Cronaca di un fallimento annunciato. Alla fine vince il partito dell'astensione che è stata di massa. Alle urne si è recato soltanto un cittadino su tre, indice che l'argomento in questione non è stato poi così sentito dagli italiani. il quorum pertanto non è stato minimamente sfiorato, hanno votato poco più del32 per cento degli aventi diritto. Vincono i SI con l'80 per cento circa dei consensi anche perché alla fine, coloro favorevoli all'abrogazione delle concessioni per l'estrazione degli idrocarburi fino all'esaurimento delle risorse, sono gli unici che hanno fatto campagna elettorale.

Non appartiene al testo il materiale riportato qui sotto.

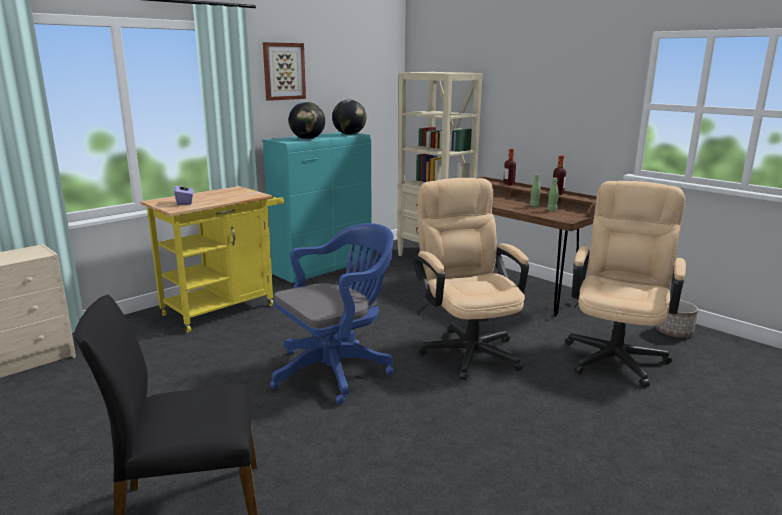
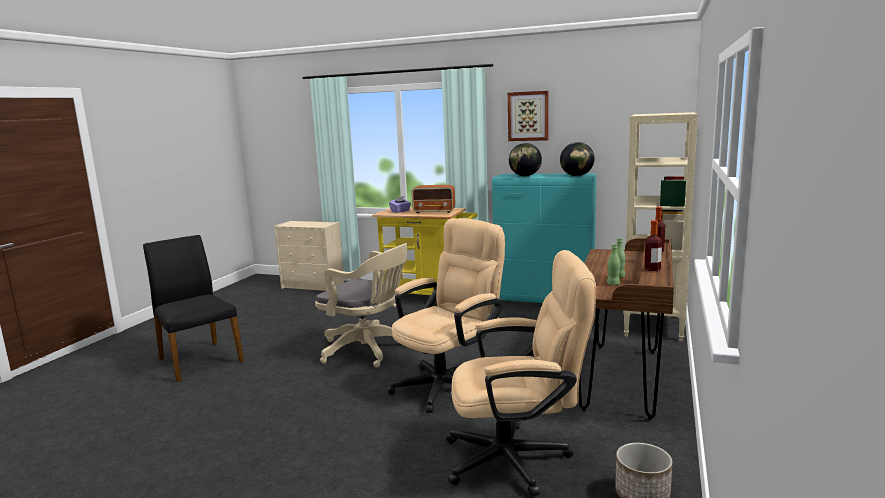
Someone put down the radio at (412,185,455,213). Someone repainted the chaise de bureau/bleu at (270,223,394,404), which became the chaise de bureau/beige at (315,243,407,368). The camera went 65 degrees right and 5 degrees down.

Ma senza il quorum, il risultato non può essere validato. Vince il Governo Renzi per il quale questa consultazione era fastidiosa ed inopportuna.
Tanto rumore per nulla
Il destino delle 17 concessioni per l'estrazione di gas naturale e delle 4 concessioni per l'estrazione petrolifera entro 12 miglia dalle coste resta inalterato. Potranno operare fino a quando ci sarà qualcosa da poter estrarre. Alla fine i rischi ambientali ci sono ma ci sarebbero stati anche nel caso in cui il referendum fosse stato validato. Esistonoaltre piattaforme nei mari italiani fuori dal limite che era oggetto della consultazione, la distanza superiore alle 12 miglia dalla costa non è affatto una sicurezza in caso di incidenti.

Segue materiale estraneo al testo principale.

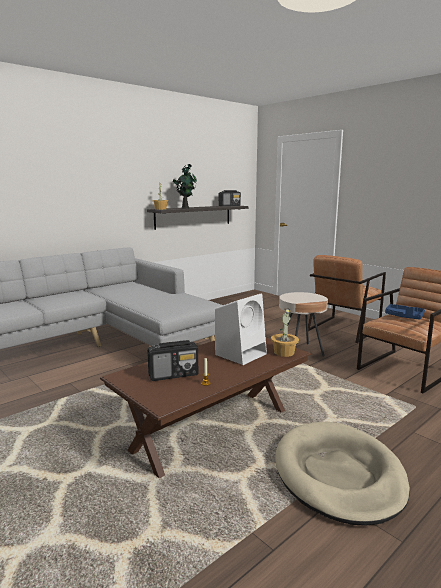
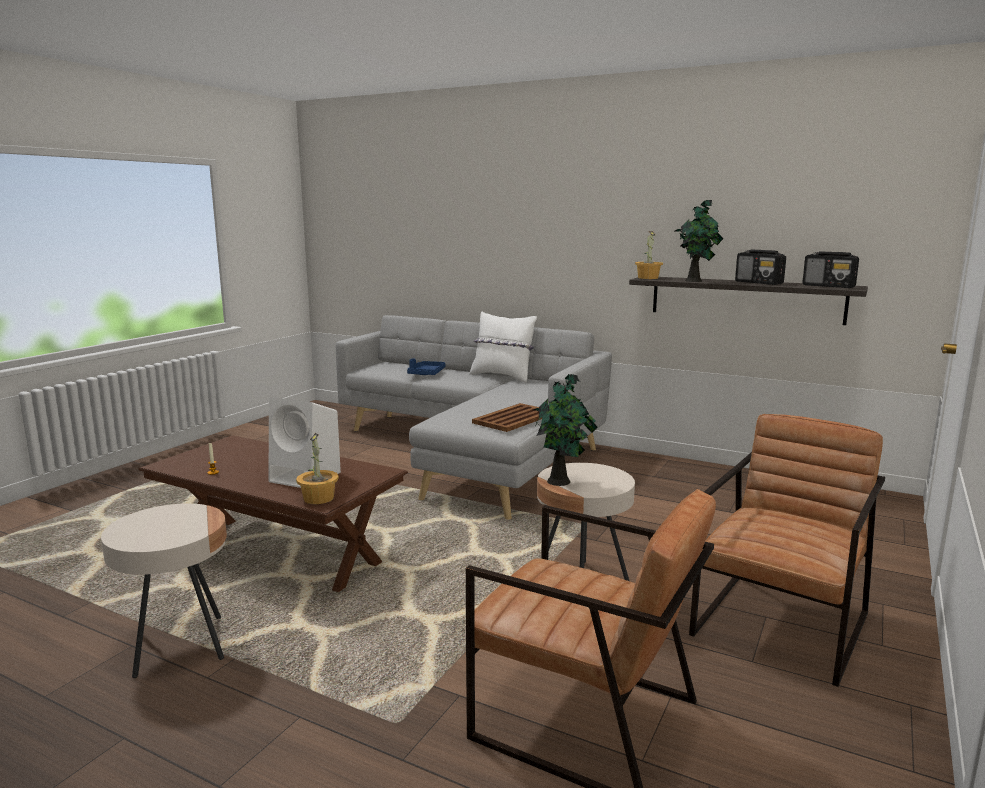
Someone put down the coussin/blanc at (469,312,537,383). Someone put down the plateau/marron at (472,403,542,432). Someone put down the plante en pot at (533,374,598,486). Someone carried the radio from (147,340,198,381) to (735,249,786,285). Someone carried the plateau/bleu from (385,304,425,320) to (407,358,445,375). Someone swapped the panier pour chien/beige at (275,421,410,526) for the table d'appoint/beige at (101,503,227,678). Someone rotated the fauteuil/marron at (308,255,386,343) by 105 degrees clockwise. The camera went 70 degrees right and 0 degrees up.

In realtà nell'occhio dei ciclone c'erano soltanto le piattaforme petrolifere e sono una minima parte. I rischi per l'ambiente sarebbero rimasti più o meno tali e quali così come non ci sarebbero state ripercussioni energetiche o occupazionali se anche il referendum avesse raggiunto il quorum. Gli idrocarburi estratti dalle piattaforme costituiscono una parte men che minima del fabbisogno nazionale mentre, per quanto riguarda i lavoratori, ci sarebbe stato tutto il tempo di pensare ad una soluzione visto che lo smantellamento di tutte le concessioni in base alla scadenza avrebbe impiegato un arco quasi ventennale.
Un tam-tam mediatico che non ha pagato
Sono mesi che in Rete gli italiani sono tartassati dalla campagna referendaria per il SI, con tanta, forse troppa insistenza. Alla fine bastava leggere con attenzione il quesito, bastava informarsi per capire che l'abrogazione di 21 concessioni estrattive di idrocarburi cambia poco o nulla per il Paese dal punto di vista ambientale.
I rischi esistono ma non sarebbero stati cancellati dalla riuscita di questa consultazione. Piuttosto si sarebbe lanciato un segnale chiaro al Governo, relativo ad una volontà degli italiani tesa alla svolta delle politiche energetiche. Ma a quelle forze politiche schierate per il SI e, soprattutto, a quei presidenti di Regione che condividono la tessera di partito con il premier, interessava davvero un cambio delle politiche energetiche? Il referendum sulle trivelle è stato in realtà una scelta di campo, un plebiscito pro e contro Matteo Renzi e chi lo ha promosso e sostenuto ne escecon le ossa fracassate. Il commento del presidente del Consiglio alla chiusura dei seggi è stato comunque lapidario.
"Chi vota non perde mai - ha detto Renzi - e pertanto massimo rispetto per gli italiani che sono andati alle urne. Non è una vittoria del governo ma dei lavoratori delle piattaforme. La sconfitta - ha aggiunto - è invece di tutti colori che hanno cavalcato questo referendum per motivazioni personali".